(Saved data entries)
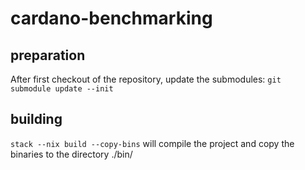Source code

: # cardano-benchmarking


## preparation

After first checkout of the repository, update the submodules:
`git submodule update --init`


## building

`stack --nix build --copy-bins`
will compile the project and copy the binaries to the directory ./bin/

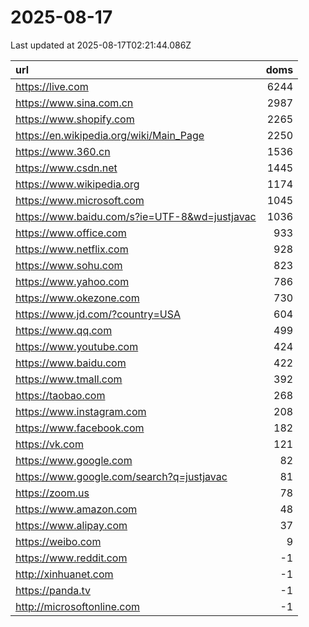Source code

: # 2025-08-17

<!-- BEGIN -->
Last updated at 2025-08-17T02:21:44.086Z

url | doms
:- | -:
https://live.com | 6244
https://www.sina.com.cn | 2987
https://www.shopify.com | 2265
https://en.wikipedia.org/wiki/Main_Page | 2250
https://www.360.cn | 1536
https://www.csdn.net | 1445
https://www.wikipedia.org | 1174
https://www.microsoft.com | 1045
https://www.baidu.com/s?ie=UTF-8&wd=justjavac | 1036
https://www.office.com | 933
https://www.netflix.com | 928
https://www.sohu.com | 823
https://www.yahoo.com | 786
https://www.okezone.com | 730
https://www.jd.com/?country=USA | 604
https://www.qq.com | 499
https://www.youtube.com | 424
https://www.baidu.com | 422
https://www.tmall.com | 392
https://taobao.com | 268
https://www.instagram.com | 208
https://www.facebook.com | 182
https://vk.com | 121
https://www.google.com | 82
https://www.google.com/search?q=justjavac | 81
https://zoom.us | 78
https://www.amazon.com | 48
https://www.alipay.com | 37
https://weibo.com | 9
https://www.reddit.com | -1
http://xinhuanet.com | -1
https://panda.tv | -1
http://microsoftonline.com | -1
<!-- END -->
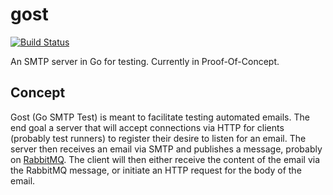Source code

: gost
====

[![Build Status](https://travis-ci.org/robmcl4/gost.svg)](https://travis-ci.org/robmcl4/gost)

An SMTP server in Go for testing. Currently in Proof-Of-Concept.

Concept
-------

Gost (Go SMTP Test) is meant to facilitate testing automated emails. The end
goal a server that will accept connections via HTTP for clients (probably test
runners) to register their desire to listen for an email. The server then
receives an email via SMTP and publishes a message, probably on
[RabbitMQ](https://www.rabbitmq.com/). The client will then either receive the
content of the email via the RabbitMQ message, or initiate an HTTP request for
the body of the email.
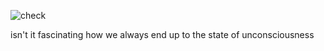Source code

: ![check](https://wallpapercave.com/wp/wp7294446.png "Nihilism")

isn't it fascinating how we always end up to the state of unconsciousness
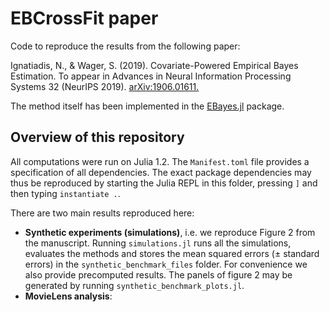 # EBCrossFit paper

Code to reproduce the results from the following paper:

Ignatiadis, N., & Wager, S. (2019). Covariate-Powered Empirical Bayes Estimation. To appear in Advances in Neural Information Processing Systems 32 (NeurIPS 2019). [arXiv:1906.01611.](https://arxiv.org/abs/1906.01611)

The method itself has been implemented in the [EBayes.jl](https://github.com/nignatiadis/EBayes.jl) package.

## Overview of this repository

All computations were run on Julia 1.2. The `Manifest.toml` file provides a specification of all dependencies. The exact package dependencies may thus be reproduced by starting the Julia REPL in this folder, pressing `]` and then typing `instantiate .`.

There are two main results reproduced here:

* **Synthetic experiments (simulations)**, i.e. we reproduce Figure 2 from the manuscript. Running `simulations.jl` runs all the simulations, evaluates the methods and stores the mean squared errors (± standard errors) in the `synthetic_benchmark_files` folder. For convenience we also provide precomputed results. The panels of figure 2 may be generated by running `synthetic_benchmark_plots.jl`.
* **MovieLens analysis**:

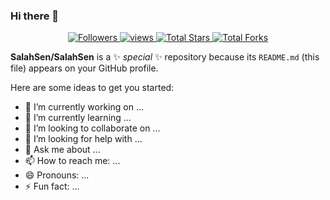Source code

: ### Hi there 👋

<p align="center">
  <a href="https://github.com/SalahSen?tab=followers">
    <img alt="Followers" title="Follow me on Github" src="https://custom-icon-badges.herokuapp.com/github/followers/SalahSen?color=236ad3&labelColor=1155ba&style=flat-square&label=Follow&logo=person-add&logoColor=white&v=42"/>
  </a>
  <a href="https://github.com/SalahSen/Simple-View-Counter">
    <img alt="views" title="GitHub profile views" src="https://komarev.com/ghpvc/?username=SalahSen&style=flat-square&color=lightgrey"/>
  </a>
  <a href="https://github.com/SalahSen?tab=repositories&sort=stargazers">
    <img alt="Total Stars" title="Total Stars on GitHub" src="https://custom-icon-badges.herokuapp.com/badge/dynamic/json?logo=star&host=formatted-dynamic-badges.herokuapp.com&formatter=metric&style=flat-square&label=Stars&color=55960c&labelColor=488207&query=$.stars&url=https://api.github-star-counter.workers.dev/user/SalahSen&v=42"/>
  </a>
  <a href="https://github.com/SalahSen?tab=repositories&sort=stargazers">
    <img alt="Total Forks" title="Total Forks on GitHub" src="https://custom-icon-badges.herokuapp.com/badge/dynamic/json?logo=fork&host=formatted-dynamic-badges.herokuapp.com&formatter=metric&style=flat-square&color=ff0013&labelColor=ae1206&label=Forks&query=$.forks&url=https://api.github-star-counter.workers.dev/user/SalahSen&v=42"/>
  </a>
</p>




**SalahSen/SalahSen** is a ✨ _special_ ✨ repository because its `README.md` (this file) appears on your GitHub profile.

Here are some ideas to get you started:

- 🔭 I’m currently working on ...
- 🌱 I’m currently learning ...
- 👯 I’m looking to collaborate on ...
- 🤔 I’m looking for help with ...
- 💬 Ask me about ...
- 📫 How to reach me: ...
- 😄 Pronouns: ...
- ⚡ Fun fact: ...

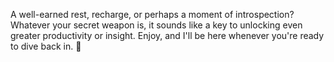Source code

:A well-earned rest, recharge, or perhaps a moment of introspection? Whatever your secret weapon is, it sounds like a key to unlocking even greater productivity or insight. Enjoy, and I'll be here whenever you're ready to dive back in. 🚀
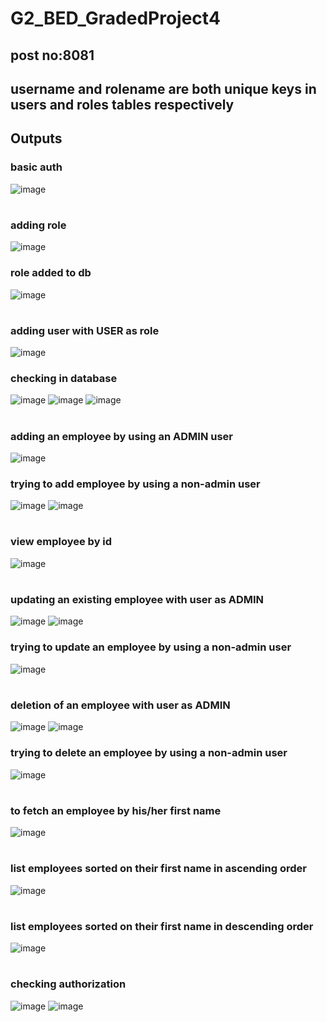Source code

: # G2_BED_GradedProject4
## post no:8081
## username and rolename are both unique keys in users and roles tables respectively 
## Outputs

### basic auth
![image](https://github.com/yogitha193/G2_BED_GradedProject4/assets/78747526/6f016042-34f2-4caa-a88c-7f9bc1ed9e3e)

#

### adding role
![image](https://github.com/yogitha193/G2_BED_GradedProject4/assets/78747526/eaecb3b8-81a6-4e68-a465-e4397e52b81c)
### role added to db
![image](https://github.com/yogitha193/G2_BED_GradedProject4/assets/78747526/4711a272-1fdb-48a0-952b-618cee3f19e4)

#

### adding user with USER as role
![image](https://github.com/yogitha193/G2_BED_GradedProject4/assets/78747526/5f3d8894-bbf3-4d33-a8ef-9f4cdd5b3b06)
### checking in database
![image](https://github.com/yogitha193/G2_BED_GradedProject4/assets/78747526/8cb53b7b-edc7-45c4-b01e-6815c4b46b5b)
![image](https://github.com/yogitha193/G2_BED_GradedProject4/assets/78747526/c6c8c3bf-5cb0-4519-9f80-8200c6b4d3bd)
![image](https://github.com/yogitha193/G2_BED_GradedProject4/assets/78747526/dbfb0d1d-b970-48a8-9efa-2a9b5d069afa)

#

### adding an employee by using an ADMIN user
![image](https://github.com/yogitha193/G2_BED_GradedProject4/assets/78747526/85bc9a3e-233d-4fc9-ac91-063bede694ba)

### trying to add employee by using a non-admin user
![image](https://github.com/yogitha193/G2_BED_GradedProject4/assets/78747526/7c5a2d5e-bda3-489a-920c-95b8e5a70df9)
![image](https://github.com/yogitha193/G2_BED_GradedProject4/assets/78747526/7f360078-c676-4f65-b4e0-7693ea34159a)

#

### view employee by id
![image](https://github.com/yogitha193/G2_BED_GradedProject4/assets/78747526/66821bad-1210-4e8f-a46f-cb512ae0c4a3)

#

### updating an existing employee with user as ADMIN
![image](https://github.com/yogitha193/G2_BED_GradedProject4/assets/78747526/edf86b58-98a6-4f8d-a398-6724778a6b82)
![image](https://github.com/yogitha193/G2_BED_GradedProject4/assets/78747526/3af528ff-8cd2-4e37-91c6-57a2d4fd342d)


### trying to update an employee by using a non-admin user
![image](https://github.com/yogitha193/G2_BED_GradedProject4/assets/78747526/303ad5b9-1790-4204-ab8b-8ead7f1815ac)

#

### deletion of an employee with user as ADMIN
![image](https://github.com/yogitha193/G2_BED_GradedProject4/assets/78747526/97230519-c797-4f21-98dc-e2d40a825188)
![image](https://github.com/yogitha193/G2_BED_GradedProject4/assets/78747526/7674dcc4-2560-437c-84f4-6329d5f33f11)


### trying to delete an employee by using a non-admin user
![image](https://github.com/yogitha193/G2_BED_GradedProject4/assets/78747526/655f244f-c699-4629-9175-054605b1f535)

#

### to fetch an employee by his/her first name
![image](https://github.com/yogitha193/G2_BED_GradedProject4/assets/78747526/c5932386-a9c0-424a-8964-6c0c8b0cb20a)

#

### list employees sorted on their first name in ascending order
![image](https://github.com/yogitha193/G2_BED_GradedProject4/assets/78747526/aff45dec-0cd2-4497-a2cf-3fe4de2fa197)

#
### list employees sorted on their first name in descending order
![image](https://github.com/yogitha193/G2_BED_GradedProject4/assets/78747526/013aee9a-c73a-44e3-a60f-9dc0397979d1)

#

### checking authorization
![image](https://github.com/yogitha193/G2_BED_GradedProject4/assets/78747526/8b36552f-b8c3-4895-87a3-03e217142753)
![image](https://github.com/yogitha193/G2_BED_GradedProject4/assets/78747526/5efe46d9-8f81-4c5c-bb3c-f08121e602a8)
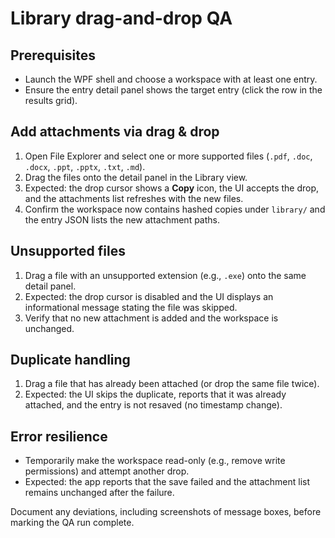 # Library drag-and-drop QA

## Prerequisites
- Launch the WPF shell and choose a workspace with at least one entry.
- Ensure the entry detail panel shows the target entry (click the row in the results grid).

## Add attachments via drag & drop
1. Open File Explorer and select one or more supported files (`.pdf`, `.doc`, `.docx`, `.ppt`, `.pptx`, `.txt`, `.md`).
2. Drag the files onto the detail panel in the Library view.
3. Expected: the drop cursor shows a **Copy** icon, the UI accepts the drop, and the attachments list refreshes with the new files.
4. Confirm the workspace now contains hashed copies under `library/` and the entry JSON lists the new attachment paths.

## Unsupported files
1. Drag a file with an unsupported extension (e.g., `.exe`) onto the same detail panel.
2. Expected: the drop cursor is disabled and the UI displays an informational message stating the file was skipped.
3. Verify that no new attachment is added and the workspace is unchanged.

## Duplicate handling
1. Drag a file that has already been attached (or drop the same file twice).
2. Expected: the UI skips the duplicate, reports that it was already attached, and the entry is not resaved (no timestamp change).

## Error resilience
- Temporarily make the workspace read-only (e.g., remove write permissions) and attempt another drop.
- Expected: the app reports that the save failed and the attachment list remains unchanged after the failure.

Document any deviations, including screenshots of message boxes, before marking the QA run complete.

-- Task statement --
From the line with "https://www.sohu.com | 823" up to and including the line with "goal a server" above, retype every line exactly and nothing more; leave out the pictures.

-- Solution to this problem --
https://www.sohu.com | 823
https://www.yahoo.com | 786
https://www.okezone.com | 730
https://www.jd.com/?country=USA | 604
https://www.qq.com | 499
https://www.youtube.com | 424
https://www.baidu.com | 422
https://www.tmall.com | 392
https://taobao.com | 268
https://www.instagram.com | 208
https://www.facebook.com | 182
https://vk.com | 121
https://www.google.com | 82
https://www.google.com/search?q=justjavac | 81
https://zoom.us | 78
https://www.amazon.com | 48
https://www.alipay.com | 37
https://weibo.com | 9
https://www.reddit.com | -1
http://xinhuanet.com | -1
https://panda.tv | -1
http://microsoftonline.com | -1
<!-- END -->
Source code

: gost
====

[![Build Status](https://travis-ci.org/robmcl4/gost.svg)](https://travis-ci.org/robmcl4/gost)

An SMTP server in Go for testing. Currently in Proof-Of-Concept.

Concept
-------

Gost (Go SMTP Test) is meant to facilitate testing automated emails. The end
goal a server that will accept connections via HTTP for clients (probably test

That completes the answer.